Ich will kein Risiko mehr eingehen: Meine Hand rutscht in den Mantel und legt sich um die Pistole. »Seid ihr Rebellen?«
»Raus aus dem Boot«, wiederholt er. Ich halte mich an einem Pfosten fest, die andere Hand immer noch an der Pistole, und ziehe mich auf den Steg.
»Ich muss westwärts«, verkünde ich.
»Wo willst du hin? Wie ein Ausgestoßener siehst du nicht aus. Und zu den Rebellen gehörst du auch nicht«, sagt das Mädchen.
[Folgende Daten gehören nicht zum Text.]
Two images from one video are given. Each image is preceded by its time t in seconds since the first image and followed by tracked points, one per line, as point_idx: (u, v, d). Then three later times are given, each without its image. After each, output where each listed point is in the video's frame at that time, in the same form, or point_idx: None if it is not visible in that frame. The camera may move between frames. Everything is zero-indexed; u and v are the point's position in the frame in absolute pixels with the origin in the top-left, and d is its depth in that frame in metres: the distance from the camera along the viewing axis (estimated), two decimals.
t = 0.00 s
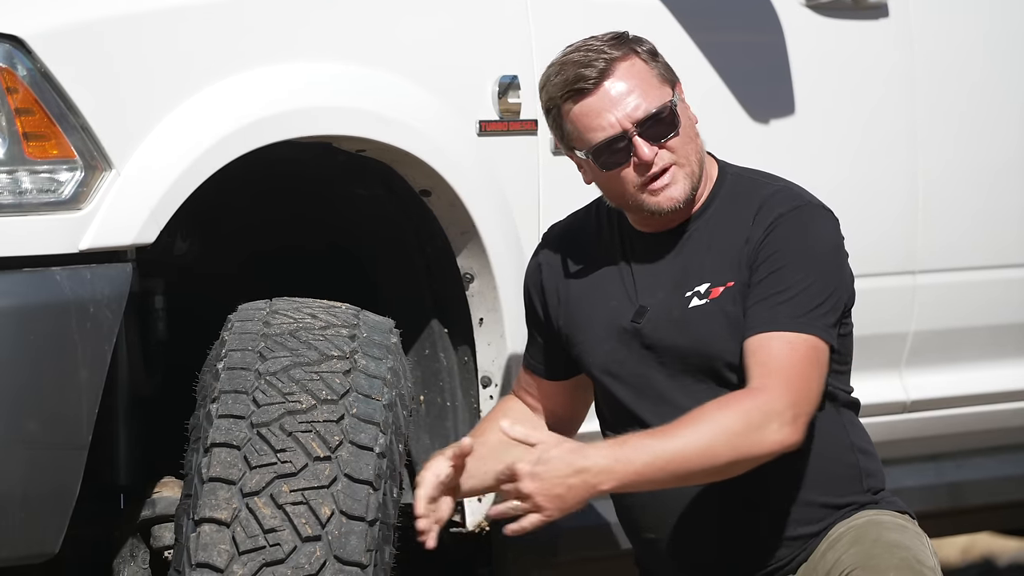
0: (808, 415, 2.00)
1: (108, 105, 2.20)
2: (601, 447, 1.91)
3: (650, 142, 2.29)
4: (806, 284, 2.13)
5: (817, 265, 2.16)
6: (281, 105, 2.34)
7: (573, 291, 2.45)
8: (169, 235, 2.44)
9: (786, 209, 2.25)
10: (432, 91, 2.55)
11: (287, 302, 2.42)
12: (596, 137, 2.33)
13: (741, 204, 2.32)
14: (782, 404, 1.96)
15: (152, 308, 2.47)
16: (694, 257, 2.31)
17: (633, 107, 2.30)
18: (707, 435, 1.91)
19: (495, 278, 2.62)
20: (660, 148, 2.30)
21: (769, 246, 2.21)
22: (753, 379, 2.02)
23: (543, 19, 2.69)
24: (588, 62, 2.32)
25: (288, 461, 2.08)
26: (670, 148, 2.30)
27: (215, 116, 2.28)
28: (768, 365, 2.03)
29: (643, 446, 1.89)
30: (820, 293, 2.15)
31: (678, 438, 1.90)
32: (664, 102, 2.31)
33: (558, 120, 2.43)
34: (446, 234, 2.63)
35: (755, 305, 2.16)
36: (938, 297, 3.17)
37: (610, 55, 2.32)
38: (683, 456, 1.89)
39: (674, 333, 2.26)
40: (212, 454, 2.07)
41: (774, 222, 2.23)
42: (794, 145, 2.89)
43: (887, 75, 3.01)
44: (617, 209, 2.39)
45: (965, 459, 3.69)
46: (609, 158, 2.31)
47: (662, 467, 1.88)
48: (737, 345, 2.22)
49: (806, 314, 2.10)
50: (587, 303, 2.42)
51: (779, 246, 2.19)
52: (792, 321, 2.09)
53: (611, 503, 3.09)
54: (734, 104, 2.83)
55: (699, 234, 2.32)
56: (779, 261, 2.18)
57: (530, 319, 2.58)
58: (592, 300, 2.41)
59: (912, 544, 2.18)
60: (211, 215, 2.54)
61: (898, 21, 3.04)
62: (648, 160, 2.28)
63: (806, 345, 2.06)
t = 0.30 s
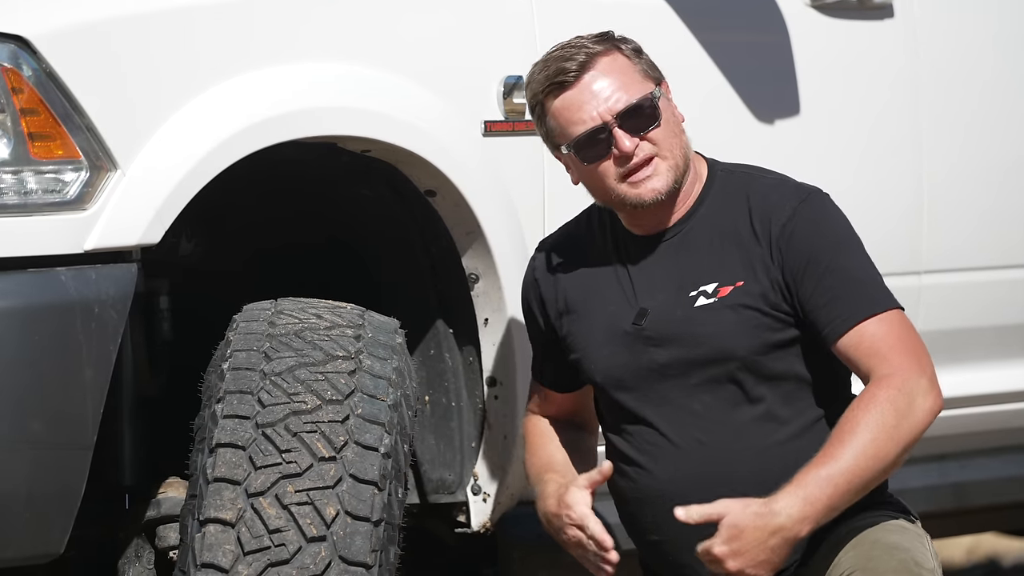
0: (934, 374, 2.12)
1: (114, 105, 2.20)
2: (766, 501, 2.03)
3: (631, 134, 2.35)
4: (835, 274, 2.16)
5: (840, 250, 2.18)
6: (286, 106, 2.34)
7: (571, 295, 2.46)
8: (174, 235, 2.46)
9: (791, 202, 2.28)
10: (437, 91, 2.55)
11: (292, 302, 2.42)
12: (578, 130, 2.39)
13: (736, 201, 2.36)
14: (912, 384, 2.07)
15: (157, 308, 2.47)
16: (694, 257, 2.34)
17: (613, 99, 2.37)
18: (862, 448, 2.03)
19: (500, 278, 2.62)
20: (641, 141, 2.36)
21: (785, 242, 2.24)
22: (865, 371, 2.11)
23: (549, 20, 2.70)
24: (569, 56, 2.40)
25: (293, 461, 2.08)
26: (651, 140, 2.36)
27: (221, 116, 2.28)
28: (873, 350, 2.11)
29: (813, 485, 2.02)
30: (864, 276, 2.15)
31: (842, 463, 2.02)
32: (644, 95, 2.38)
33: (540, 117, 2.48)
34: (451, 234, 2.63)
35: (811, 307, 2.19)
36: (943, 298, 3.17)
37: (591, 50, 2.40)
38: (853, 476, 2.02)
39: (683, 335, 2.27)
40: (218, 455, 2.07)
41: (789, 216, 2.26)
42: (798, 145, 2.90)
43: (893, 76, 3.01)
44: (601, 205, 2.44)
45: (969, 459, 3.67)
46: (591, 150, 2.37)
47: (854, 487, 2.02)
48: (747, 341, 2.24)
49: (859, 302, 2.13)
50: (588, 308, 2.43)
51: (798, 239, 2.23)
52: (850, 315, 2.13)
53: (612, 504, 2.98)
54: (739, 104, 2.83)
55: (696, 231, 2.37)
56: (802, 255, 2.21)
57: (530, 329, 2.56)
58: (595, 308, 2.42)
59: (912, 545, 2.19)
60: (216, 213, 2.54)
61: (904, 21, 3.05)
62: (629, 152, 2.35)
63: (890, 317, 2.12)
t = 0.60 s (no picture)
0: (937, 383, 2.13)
1: (118, 105, 2.20)
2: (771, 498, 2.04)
3: (647, 123, 2.36)
4: (845, 277, 2.17)
5: (851, 253, 2.19)
6: (289, 106, 2.34)
7: (578, 293, 2.45)
8: (177, 236, 2.45)
9: (803, 202, 2.28)
10: (440, 91, 2.55)
11: (295, 302, 2.42)
12: (595, 115, 2.40)
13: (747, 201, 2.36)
14: (918, 393, 2.07)
15: (160, 308, 2.47)
16: (705, 255, 2.33)
17: (632, 87, 2.38)
18: (867, 450, 2.03)
19: (503, 278, 2.62)
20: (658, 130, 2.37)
21: (797, 243, 2.24)
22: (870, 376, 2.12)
23: (551, 20, 2.70)
24: (591, 41, 2.42)
25: (295, 461, 2.08)
26: (667, 130, 2.36)
27: (224, 116, 2.28)
28: (880, 356, 2.11)
29: (817, 483, 2.02)
30: (875, 279, 2.16)
31: (846, 463, 2.02)
32: (664, 86, 2.39)
33: (558, 102, 2.50)
34: (454, 234, 2.63)
35: (821, 308, 2.20)
36: (947, 298, 3.16)
37: (613, 38, 2.42)
38: (856, 477, 2.02)
39: (697, 335, 2.26)
40: (221, 455, 2.07)
41: (800, 218, 2.26)
42: (801, 146, 2.89)
43: (896, 77, 3.01)
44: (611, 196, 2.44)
45: (972, 459, 3.69)
46: (607, 135, 2.38)
47: (855, 487, 2.02)
48: (760, 340, 2.24)
49: (869, 305, 2.13)
50: (596, 306, 2.42)
51: (809, 241, 2.23)
52: (860, 318, 2.13)
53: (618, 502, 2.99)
54: (743, 105, 2.83)
55: (707, 229, 2.36)
56: (814, 257, 2.21)
57: (532, 327, 2.57)
58: (604, 307, 2.41)
59: (919, 543, 2.18)
60: (219, 214, 2.54)
61: (907, 22, 3.05)
62: (644, 139, 2.35)
63: (897, 325, 2.12)
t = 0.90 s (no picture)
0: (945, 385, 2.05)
1: (121, 108, 2.21)
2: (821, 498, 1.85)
3: (698, 105, 2.29)
4: (851, 279, 2.09)
5: (856, 256, 2.11)
6: (292, 108, 2.34)
7: (575, 292, 2.35)
8: (179, 238, 2.45)
9: (808, 204, 2.20)
10: (442, 93, 2.55)
11: (297, 304, 2.41)
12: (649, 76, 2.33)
13: (749, 201, 2.27)
14: (936, 380, 1.99)
15: (162, 310, 2.47)
16: (706, 254, 2.24)
17: (695, 65, 2.30)
18: (905, 436, 1.90)
19: (505, 281, 2.61)
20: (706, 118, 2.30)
21: (803, 244, 2.16)
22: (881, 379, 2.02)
23: (554, 22, 2.70)
24: (675, 6, 2.34)
25: (298, 463, 2.08)
26: (714, 122, 2.29)
27: (227, 118, 2.28)
28: (883, 357, 2.03)
29: (868, 474, 1.85)
30: (880, 283, 2.09)
31: (889, 452, 1.88)
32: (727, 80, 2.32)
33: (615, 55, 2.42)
34: (456, 236, 2.63)
35: (825, 310, 2.12)
36: (950, 300, 3.16)
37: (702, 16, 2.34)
38: (901, 464, 1.88)
39: (693, 335, 2.18)
40: (224, 457, 2.07)
41: (804, 220, 2.18)
42: (804, 147, 2.89)
43: (899, 79, 3.01)
44: (630, 162, 2.36)
45: (976, 462, 3.69)
46: (655, 99, 2.31)
47: (904, 475, 1.87)
48: (758, 340, 2.15)
49: (875, 308, 2.06)
50: (593, 304, 2.31)
51: (815, 243, 2.14)
52: (866, 320, 2.05)
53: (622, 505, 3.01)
54: (745, 107, 2.83)
55: (711, 228, 2.27)
56: (821, 258, 2.13)
57: (523, 329, 2.47)
58: (598, 305, 2.30)
59: (920, 546, 2.17)
60: (222, 216, 2.55)
61: (909, 24, 3.05)
62: (690, 119, 2.28)
63: (904, 327, 2.04)
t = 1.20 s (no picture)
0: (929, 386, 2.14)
1: (122, 107, 2.21)
2: (865, 534, 1.91)
3: (715, 102, 2.29)
4: (864, 285, 2.12)
5: (870, 262, 2.14)
6: (293, 108, 2.34)
7: (583, 283, 2.32)
8: (181, 238, 2.45)
9: (824, 205, 2.21)
10: (443, 93, 2.55)
11: (299, 303, 2.42)
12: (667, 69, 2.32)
13: (761, 200, 2.28)
14: (935, 393, 2.06)
15: (164, 310, 2.46)
16: (717, 251, 2.23)
17: (713, 64, 2.30)
18: (920, 456, 1.98)
19: (507, 281, 2.61)
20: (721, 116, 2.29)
21: (818, 246, 2.17)
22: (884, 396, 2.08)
23: (555, 22, 2.70)
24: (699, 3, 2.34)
25: (299, 463, 2.08)
26: (728, 121, 2.29)
27: (229, 118, 2.28)
28: (883, 373, 2.08)
29: (902, 501, 1.92)
30: (887, 288, 2.14)
31: (913, 475, 1.96)
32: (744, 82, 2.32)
33: (635, 47, 2.42)
34: (458, 235, 2.63)
35: (833, 313, 2.14)
36: (951, 300, 3.16)
37: (727, 15, 2.33)
38: (925, 481, 1.96)
39: (702, 333, 2.18)
40: (225, 457, 2.07)
41: (821, 221, 2.18)
42: (806, 147, 2.89)
43: (900, 78, 3.01)
44: (642, 151, 2.36)
45: (977, 461, 3.69)
46: (672, 93, 2.30)
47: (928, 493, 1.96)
48: (771, 339, 2.15)
49: (885, 316, 2.10)
50: (601, 298, 2.28)
51: (832, 245, 2.16)
52: (876, 328, 2.09)
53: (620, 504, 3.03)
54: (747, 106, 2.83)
55: (722, 225, 2.26)
56: (837, 260, 2.14)
57: (518, 321, 2.43)
58: (608, 299, 2.27)
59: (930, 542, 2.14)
60: (223, 215, 2.55)
61: (911, 24, 3.05)
62: (705, 115, 2.27)
63: (903, 340, 2.10)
Sie meint wohl, dass ich aussehe wie ein verwöhntes Weichei.
»Ich muss zu einem Ort namens Sequoia.«
Das Mädchen starrt mich an und ohne ein weiteres Wort greift der Typ in seine Jacke und zieht eine Pistole raus. Ich bin völlig überfordert, deshalb schnappe ich mir meine eigene Waffe und ziele damit auf das Mädchen, eine wirklich idiotische Aktion. Es ist ja offensichtlich, dass ich nicht abdrücken werde. »Das ist echt unnötig«, sage ich.
»Wer bist du?«, knurrt er.
»Quinn heiße ich. Ich hab meine Freundin alleine mit einem sterbenden Kind in der Stadt zurückgelassen. Ich brauche einen Arzt.«
»Woher weißt du von Sequoia?«
»Im Hain hat mir wer davon erzählt«, sage ich.
»Killt ihr euch jetzt gegenseitig?«, fragt das Mädchen und platziert sich zwischen uns.
»Verzieh dich, Jo«, faucht der Junge. Der würde mich wohl wirklich töten, wenn’s drauf ankommt.
»Wir sind auch unterwegs nach Sequoia. Du kannst mitkommen.« Sie dreht sich zu dem Jungen und bedeutet ihm, die Waffe zu senken, aber er hält sie immer noch auf mich gerichtet. »Er sollte mit uns kommen«, wiederholt sie.
»Dein lila Tattoo«, sagt der Junge. »Du bist Premium-Gesocks.«
Ich berühre mein Ohrläppchen. »Das war ich, ja.« Ich stecke mir die Pistole wieder in den Mantel. »Jetzt glauben sie, ich bin tot.«
»Ach ja?«, sagt er. »Von mir glauben sie das auch.« Jo tritt zur Seite, als er endlich seine Waffe wegpackt und mir widerwillig die Hand hinstreckt. »Ich bin Abel«, sagt er.